*ASSIGNED TASK:*
Every line below that has the string "fysisk" needs to be copied.

Transcribed page contents
----

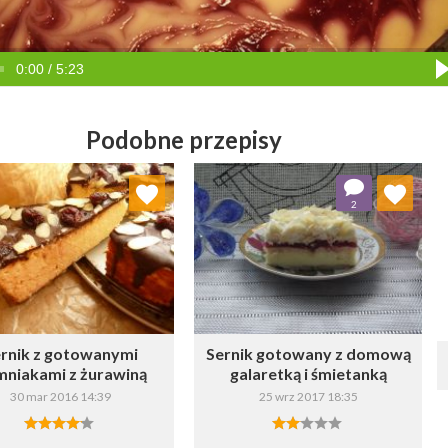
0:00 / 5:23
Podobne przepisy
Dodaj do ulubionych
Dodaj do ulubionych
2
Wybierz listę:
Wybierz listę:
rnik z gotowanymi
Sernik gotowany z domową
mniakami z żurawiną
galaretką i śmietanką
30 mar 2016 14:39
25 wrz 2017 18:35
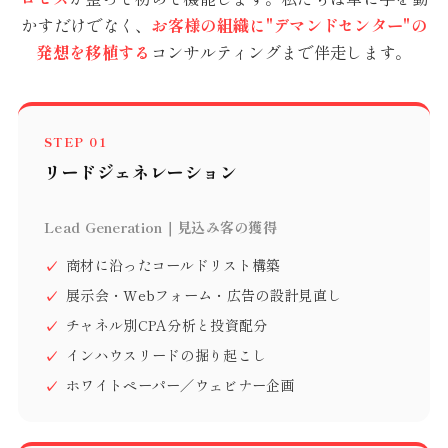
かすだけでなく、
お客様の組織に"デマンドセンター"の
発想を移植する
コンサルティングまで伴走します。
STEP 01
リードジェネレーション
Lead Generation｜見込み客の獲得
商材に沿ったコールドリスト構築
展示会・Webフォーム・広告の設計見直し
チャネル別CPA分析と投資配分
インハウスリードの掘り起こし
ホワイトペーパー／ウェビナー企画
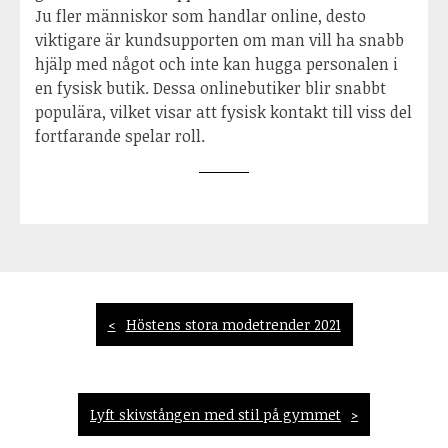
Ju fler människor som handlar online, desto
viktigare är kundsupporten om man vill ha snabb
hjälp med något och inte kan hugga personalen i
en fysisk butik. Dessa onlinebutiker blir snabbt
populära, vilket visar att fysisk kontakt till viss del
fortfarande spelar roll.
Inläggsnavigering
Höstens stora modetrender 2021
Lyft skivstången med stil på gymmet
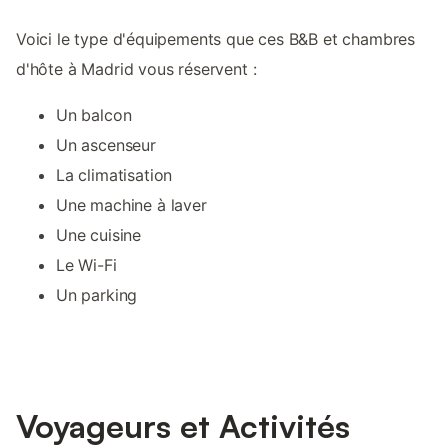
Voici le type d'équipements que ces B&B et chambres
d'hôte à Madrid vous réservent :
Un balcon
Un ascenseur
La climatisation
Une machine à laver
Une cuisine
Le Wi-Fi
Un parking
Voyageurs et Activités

----

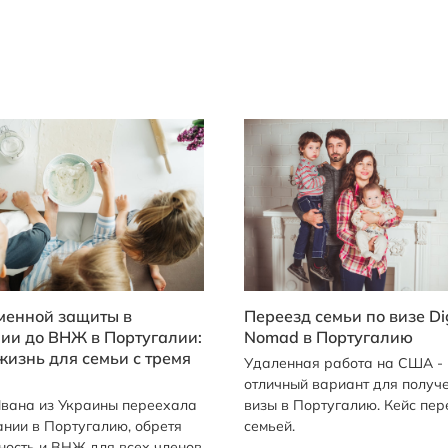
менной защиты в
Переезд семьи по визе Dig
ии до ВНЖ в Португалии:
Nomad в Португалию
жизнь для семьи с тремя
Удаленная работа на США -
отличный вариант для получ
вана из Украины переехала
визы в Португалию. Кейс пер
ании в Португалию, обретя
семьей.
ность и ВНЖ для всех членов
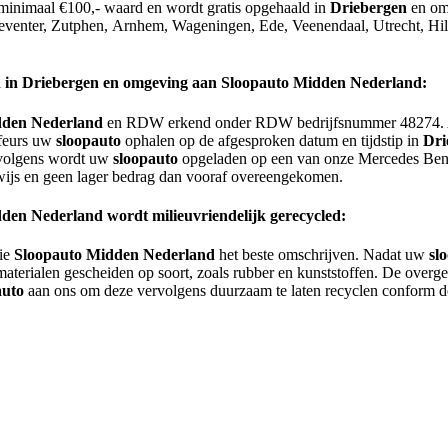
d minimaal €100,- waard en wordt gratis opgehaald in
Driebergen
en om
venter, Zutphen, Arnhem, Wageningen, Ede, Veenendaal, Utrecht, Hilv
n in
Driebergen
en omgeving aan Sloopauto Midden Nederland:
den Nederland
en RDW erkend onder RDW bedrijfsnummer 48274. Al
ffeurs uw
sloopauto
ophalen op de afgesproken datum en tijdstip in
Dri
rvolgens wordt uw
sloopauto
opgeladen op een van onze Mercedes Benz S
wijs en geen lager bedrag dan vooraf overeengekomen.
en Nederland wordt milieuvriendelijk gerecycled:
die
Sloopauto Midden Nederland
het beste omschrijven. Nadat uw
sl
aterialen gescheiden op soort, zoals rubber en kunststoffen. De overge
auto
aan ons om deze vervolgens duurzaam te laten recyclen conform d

----

*RESPONSE:*
en fysisk butik. Dessa onlinebutiker blir snabbt
populära, vilket visar att fysisk kontakt till viss del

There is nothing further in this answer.